[Text excerpt Boundary: Start]

# O/T Other Hobbies??????



## mtyoder (Jan 3, 2004)

We all love our little cars, but what other hobbies do you enjoy. Being a woodworker and a guitar player(sort of). I dabble in giutar making or luthierism to the guitar world. Here's a couple I made lately. 3 string and a uke.


----------



## roadrner (Jul 21, 1999)

Why just three strings?  rr


----------



## car guy (Nov 22, 2003)

roadrner said:


> Why just three strings?  rr



Yea, why not 5 or 7? :freak:


----------



## mtyoder (Jan 3, 2004)

I use it for low end shred. It's tuned to B. Sounds very evil :devil:. I already have 5 six string guitars 3 that I made. Wanted to do something different.


----------



## Montoya1 (May 14, 2004)

I'm into archery and PC building.


----------



## ParkRNDL (Mar 20, 2002)

Built 1/25 scale models for years. Haven't really done it since I got into slots 5 years ago after discovering some old Atlas track and Tjets at a yard sale.

[Text excerpt Boundary: End]
[Extracted entries Boundary: Start]

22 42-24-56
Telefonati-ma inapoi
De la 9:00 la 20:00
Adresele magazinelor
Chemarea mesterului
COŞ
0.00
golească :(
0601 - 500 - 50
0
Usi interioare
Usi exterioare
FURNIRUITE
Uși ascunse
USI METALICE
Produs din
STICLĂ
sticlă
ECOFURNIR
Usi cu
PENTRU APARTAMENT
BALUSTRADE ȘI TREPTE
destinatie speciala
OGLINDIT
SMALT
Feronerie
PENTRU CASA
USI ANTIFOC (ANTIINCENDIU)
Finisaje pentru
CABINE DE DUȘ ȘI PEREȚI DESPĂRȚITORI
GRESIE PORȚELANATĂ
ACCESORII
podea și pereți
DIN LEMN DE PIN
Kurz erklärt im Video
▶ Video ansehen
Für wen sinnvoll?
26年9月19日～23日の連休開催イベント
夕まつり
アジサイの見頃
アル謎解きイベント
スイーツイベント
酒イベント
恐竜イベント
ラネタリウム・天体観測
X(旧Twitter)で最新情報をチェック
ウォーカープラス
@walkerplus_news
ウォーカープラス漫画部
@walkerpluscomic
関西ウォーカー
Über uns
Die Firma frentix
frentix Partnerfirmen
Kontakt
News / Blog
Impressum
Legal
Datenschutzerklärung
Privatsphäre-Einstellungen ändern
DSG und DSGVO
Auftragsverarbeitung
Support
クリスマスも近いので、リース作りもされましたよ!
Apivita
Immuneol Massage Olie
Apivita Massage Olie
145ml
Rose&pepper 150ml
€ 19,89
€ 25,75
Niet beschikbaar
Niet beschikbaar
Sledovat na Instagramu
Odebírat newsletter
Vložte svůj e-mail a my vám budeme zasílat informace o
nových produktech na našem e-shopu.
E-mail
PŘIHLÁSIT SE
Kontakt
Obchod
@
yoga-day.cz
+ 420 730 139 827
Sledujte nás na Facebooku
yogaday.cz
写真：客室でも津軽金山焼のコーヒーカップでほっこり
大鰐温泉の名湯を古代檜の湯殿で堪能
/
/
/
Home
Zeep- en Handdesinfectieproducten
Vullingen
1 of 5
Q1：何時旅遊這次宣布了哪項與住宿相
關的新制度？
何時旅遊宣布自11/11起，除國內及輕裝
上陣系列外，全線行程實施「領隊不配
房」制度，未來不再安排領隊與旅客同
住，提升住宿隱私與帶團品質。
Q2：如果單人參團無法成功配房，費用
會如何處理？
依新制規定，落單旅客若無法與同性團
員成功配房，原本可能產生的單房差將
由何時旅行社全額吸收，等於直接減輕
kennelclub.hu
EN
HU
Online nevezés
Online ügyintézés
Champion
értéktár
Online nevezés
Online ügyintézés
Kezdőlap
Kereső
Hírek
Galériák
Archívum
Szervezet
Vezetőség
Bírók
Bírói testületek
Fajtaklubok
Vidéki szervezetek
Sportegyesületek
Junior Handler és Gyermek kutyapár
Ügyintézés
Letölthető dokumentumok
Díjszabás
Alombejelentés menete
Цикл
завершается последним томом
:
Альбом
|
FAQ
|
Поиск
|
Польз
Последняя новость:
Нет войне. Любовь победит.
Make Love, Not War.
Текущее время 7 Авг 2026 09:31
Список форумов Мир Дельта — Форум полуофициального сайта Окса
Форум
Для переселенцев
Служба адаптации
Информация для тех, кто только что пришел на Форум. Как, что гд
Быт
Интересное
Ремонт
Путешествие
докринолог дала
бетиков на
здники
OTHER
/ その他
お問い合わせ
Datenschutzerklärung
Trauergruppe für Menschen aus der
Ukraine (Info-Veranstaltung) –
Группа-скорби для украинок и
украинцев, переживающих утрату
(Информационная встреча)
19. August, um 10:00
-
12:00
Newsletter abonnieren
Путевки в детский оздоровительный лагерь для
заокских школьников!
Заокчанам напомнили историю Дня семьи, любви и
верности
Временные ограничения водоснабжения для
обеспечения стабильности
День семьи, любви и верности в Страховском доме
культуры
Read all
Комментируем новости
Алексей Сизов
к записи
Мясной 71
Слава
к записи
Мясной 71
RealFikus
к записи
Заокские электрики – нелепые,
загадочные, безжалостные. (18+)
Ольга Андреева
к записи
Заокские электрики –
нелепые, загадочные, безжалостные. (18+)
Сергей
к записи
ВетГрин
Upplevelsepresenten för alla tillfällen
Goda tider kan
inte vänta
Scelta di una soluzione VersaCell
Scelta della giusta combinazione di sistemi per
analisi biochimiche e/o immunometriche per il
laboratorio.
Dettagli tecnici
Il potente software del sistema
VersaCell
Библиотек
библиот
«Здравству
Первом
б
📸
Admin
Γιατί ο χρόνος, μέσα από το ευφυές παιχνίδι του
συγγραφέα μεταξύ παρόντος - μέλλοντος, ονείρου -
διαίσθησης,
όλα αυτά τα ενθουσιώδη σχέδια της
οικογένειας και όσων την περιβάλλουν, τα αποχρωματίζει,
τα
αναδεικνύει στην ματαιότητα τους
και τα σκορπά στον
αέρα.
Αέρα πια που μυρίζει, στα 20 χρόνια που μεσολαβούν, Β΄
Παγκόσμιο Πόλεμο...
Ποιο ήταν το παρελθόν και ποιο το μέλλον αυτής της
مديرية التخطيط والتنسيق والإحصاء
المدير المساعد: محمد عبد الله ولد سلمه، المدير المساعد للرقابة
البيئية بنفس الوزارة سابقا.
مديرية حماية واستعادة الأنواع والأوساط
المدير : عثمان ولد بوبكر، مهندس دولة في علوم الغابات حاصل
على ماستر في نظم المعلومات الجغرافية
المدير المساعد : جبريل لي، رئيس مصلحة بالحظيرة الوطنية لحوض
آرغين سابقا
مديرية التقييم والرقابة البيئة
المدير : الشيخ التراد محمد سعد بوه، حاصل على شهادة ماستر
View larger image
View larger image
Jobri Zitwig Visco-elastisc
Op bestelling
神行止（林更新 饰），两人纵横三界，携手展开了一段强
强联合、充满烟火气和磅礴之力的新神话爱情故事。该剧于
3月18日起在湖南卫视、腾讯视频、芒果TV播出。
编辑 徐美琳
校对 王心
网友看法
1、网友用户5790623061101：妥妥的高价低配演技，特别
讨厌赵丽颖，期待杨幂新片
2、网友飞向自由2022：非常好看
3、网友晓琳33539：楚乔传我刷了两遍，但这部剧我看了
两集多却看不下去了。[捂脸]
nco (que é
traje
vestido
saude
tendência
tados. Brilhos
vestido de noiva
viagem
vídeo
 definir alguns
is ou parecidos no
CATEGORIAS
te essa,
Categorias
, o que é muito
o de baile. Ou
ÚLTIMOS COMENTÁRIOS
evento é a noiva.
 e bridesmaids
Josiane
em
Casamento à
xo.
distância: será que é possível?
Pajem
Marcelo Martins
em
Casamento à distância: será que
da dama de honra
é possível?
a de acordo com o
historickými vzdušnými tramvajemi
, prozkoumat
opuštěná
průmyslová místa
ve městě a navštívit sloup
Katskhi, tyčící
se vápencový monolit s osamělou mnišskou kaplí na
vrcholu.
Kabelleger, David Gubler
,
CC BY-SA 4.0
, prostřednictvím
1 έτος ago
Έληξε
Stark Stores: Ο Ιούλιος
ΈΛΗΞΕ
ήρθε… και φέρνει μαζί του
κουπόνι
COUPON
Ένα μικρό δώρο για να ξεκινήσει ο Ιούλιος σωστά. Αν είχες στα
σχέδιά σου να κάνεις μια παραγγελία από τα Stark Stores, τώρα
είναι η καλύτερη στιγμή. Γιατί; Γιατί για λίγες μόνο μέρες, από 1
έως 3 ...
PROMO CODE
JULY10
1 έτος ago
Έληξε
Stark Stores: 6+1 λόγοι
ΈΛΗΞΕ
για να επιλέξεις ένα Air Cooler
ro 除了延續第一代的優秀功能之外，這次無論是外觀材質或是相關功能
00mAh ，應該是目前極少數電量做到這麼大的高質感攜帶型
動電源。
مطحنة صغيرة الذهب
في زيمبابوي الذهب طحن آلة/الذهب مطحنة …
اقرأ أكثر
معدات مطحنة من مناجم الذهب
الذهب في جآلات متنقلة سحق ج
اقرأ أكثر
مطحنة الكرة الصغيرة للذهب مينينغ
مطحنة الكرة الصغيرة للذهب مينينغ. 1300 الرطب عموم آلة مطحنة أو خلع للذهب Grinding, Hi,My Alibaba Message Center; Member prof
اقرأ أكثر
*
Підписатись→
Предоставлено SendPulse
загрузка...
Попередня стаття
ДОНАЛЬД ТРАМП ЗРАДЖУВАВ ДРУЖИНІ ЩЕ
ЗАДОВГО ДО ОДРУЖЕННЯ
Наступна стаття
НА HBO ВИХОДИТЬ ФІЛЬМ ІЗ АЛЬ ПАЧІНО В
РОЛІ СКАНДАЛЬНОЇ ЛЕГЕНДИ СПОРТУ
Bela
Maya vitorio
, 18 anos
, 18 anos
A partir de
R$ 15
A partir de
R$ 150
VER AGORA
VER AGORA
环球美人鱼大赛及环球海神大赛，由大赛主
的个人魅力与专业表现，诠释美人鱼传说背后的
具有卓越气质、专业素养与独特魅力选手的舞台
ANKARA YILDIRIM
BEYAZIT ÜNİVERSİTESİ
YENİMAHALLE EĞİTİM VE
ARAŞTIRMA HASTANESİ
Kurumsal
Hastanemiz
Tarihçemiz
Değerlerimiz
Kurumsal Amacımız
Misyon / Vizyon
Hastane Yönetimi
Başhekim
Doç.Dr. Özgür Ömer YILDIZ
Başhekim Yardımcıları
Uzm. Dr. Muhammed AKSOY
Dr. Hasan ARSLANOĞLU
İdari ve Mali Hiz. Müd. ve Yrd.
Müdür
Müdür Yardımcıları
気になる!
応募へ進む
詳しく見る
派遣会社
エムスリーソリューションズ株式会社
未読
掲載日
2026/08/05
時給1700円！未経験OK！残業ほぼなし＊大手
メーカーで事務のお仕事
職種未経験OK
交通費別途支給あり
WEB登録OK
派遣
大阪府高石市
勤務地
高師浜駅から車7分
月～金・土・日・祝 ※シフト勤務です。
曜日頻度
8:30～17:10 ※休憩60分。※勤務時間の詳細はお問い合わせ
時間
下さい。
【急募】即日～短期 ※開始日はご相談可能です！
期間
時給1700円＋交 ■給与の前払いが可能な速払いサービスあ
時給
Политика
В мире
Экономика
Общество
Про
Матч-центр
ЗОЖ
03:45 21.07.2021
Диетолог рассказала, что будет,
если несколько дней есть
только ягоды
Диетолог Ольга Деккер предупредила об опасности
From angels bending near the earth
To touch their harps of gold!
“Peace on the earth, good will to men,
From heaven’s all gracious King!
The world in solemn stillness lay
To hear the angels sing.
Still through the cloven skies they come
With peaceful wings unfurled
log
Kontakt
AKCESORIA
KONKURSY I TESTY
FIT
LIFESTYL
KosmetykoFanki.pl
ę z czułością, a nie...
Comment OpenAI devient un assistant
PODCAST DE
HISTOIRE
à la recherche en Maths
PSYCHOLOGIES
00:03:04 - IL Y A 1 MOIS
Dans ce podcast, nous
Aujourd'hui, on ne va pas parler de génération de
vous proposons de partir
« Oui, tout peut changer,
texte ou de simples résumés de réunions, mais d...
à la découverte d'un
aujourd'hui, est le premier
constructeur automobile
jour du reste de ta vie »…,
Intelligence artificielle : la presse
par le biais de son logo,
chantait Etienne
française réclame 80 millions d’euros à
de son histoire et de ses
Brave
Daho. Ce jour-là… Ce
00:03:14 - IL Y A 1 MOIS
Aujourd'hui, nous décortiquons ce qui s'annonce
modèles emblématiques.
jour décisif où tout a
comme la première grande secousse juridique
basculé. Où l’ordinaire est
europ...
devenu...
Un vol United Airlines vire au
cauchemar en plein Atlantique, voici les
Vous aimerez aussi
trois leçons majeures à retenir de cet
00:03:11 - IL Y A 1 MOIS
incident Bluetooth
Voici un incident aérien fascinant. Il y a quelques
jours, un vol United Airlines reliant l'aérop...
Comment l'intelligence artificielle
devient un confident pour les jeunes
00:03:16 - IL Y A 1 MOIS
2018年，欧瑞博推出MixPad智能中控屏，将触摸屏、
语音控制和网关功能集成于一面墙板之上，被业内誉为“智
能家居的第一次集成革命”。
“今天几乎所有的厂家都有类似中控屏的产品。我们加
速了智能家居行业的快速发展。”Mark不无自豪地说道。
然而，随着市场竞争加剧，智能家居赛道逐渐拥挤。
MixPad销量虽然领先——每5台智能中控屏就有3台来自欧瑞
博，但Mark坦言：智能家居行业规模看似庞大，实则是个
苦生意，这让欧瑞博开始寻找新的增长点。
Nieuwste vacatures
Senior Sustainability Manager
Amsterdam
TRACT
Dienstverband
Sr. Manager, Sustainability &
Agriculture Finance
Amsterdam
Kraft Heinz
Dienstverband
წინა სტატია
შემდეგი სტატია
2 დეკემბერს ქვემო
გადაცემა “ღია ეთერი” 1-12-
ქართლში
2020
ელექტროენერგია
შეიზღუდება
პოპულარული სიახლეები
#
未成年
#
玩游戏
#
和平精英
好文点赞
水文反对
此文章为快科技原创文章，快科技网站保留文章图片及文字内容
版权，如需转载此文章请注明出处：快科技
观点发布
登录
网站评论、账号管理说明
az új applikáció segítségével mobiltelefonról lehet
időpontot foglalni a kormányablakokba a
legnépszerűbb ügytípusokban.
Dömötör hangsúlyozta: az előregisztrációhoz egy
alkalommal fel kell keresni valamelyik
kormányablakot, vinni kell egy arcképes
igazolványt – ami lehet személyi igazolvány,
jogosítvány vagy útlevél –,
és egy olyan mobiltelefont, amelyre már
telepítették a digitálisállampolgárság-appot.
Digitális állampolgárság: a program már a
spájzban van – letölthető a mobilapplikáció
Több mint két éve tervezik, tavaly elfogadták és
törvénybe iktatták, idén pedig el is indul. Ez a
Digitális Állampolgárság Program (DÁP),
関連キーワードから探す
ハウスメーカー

[Extracted entries Boundary: End]

To do:
**A)** Could you reproduce, word for word, the part of the hobbies thread that opens with the words containing "I'm into archery" and closes with "a yard sale."?
**B)** Can you transcribe the data records without any changes, from their first line through the line containing "Q1：何時旅遊這次宣布了哪項與住宿相", including that line?

Answers for the tasks:
**A)**
I'm into archery and PC building.


----------



## ParkRNDL (Mar 20, 2002)

Built 1/25 scale models for years. Haven't really done it since I got into slots 5 years ago after discovering some old Atlas track and Tjets at a yard sale.

**B)**
22 42-24-56
Telefonati-ma inapoi
De la 9:00 la 20:00
Adresele magazinelor
Chemarea mesterului
COŞ
0.00
golească :(
0601 - 500 - 50
0
Usi interioare
Usi exterioare
FURNIRUITE
Uși ascunse
USI METALICE
Produs din
STICLĂ
sticlă
ECOFURNIR
Usi cu
PENTRU APARTAMENT
BALUSTRADE ȘI TREPTE
destinatie speciala
OGLINDIT
SMALT
Feronerie
PENTRU CASA
USI ANTIFOC (ANTIINCENDIU)
Finisaje pentru
CABINE DE DUȘ ȘI PEREȚI DESPĂRȚITORI
GRESIE PORȚELANATĂ
ACCESORII
podea și pereți
DIN LEMN DE PIN
Kurz erklärt im Video
▶ Video ansehen
Für wen sinnvoll?
26年9月19日～23日の連休開催イベント
夕まつり
アジサイの見頃
アル謎解きイベント
スイーツイベント
酒イベント
恐竜イベント
ラネタリウム・天体観測
X(旧Twitter)で最新情報をチェック
ウォーカープラス
@walkerplus_news
ウォーカープラス漫画部
@walkerpluscomic
関西ウォーカー
Über uns
Die Firma frentix
frentix Partnerfirmen
Kontakt
News / Blog
Impressum
Legal
Datenschutzerklärung
Privatsphäre-Einstellungen ändern
DSG und DSGVO
Auftragsverarbeitung
Support
クリスマスも近いので、リース作りもされましたよ!
Apivita
Immuneol Massage Olie
Apivita Massage Olie
145ml
Rose&pepper 150ml
€ 19,89
€ 25,75
Niet beschikbaar
Niet beschikbaar
Sledovat na Instagramu
Odebírat newsletter
Vložte svůj e-mail a my vám budeme zasílat informace o
nových produktech na našem e-shopu.
E-mail
PŘIHLÁSIT SE
Kontakt
Obchod
@
yoga-day.cz
+ 420 730 139 827
Sledujte nás na Facebooku
yogaday.cz
写真：客室でも津軽金山焼のコーヒーカップでほっこり
大鰐温泉の名湯を古代檜の湯殿で堪能
/
/
/
Home
Zeep- en Handdesinfectieproducten
Vullingen
1 of 5
Q1：何時旅遊這次宣布了哪項與住宿相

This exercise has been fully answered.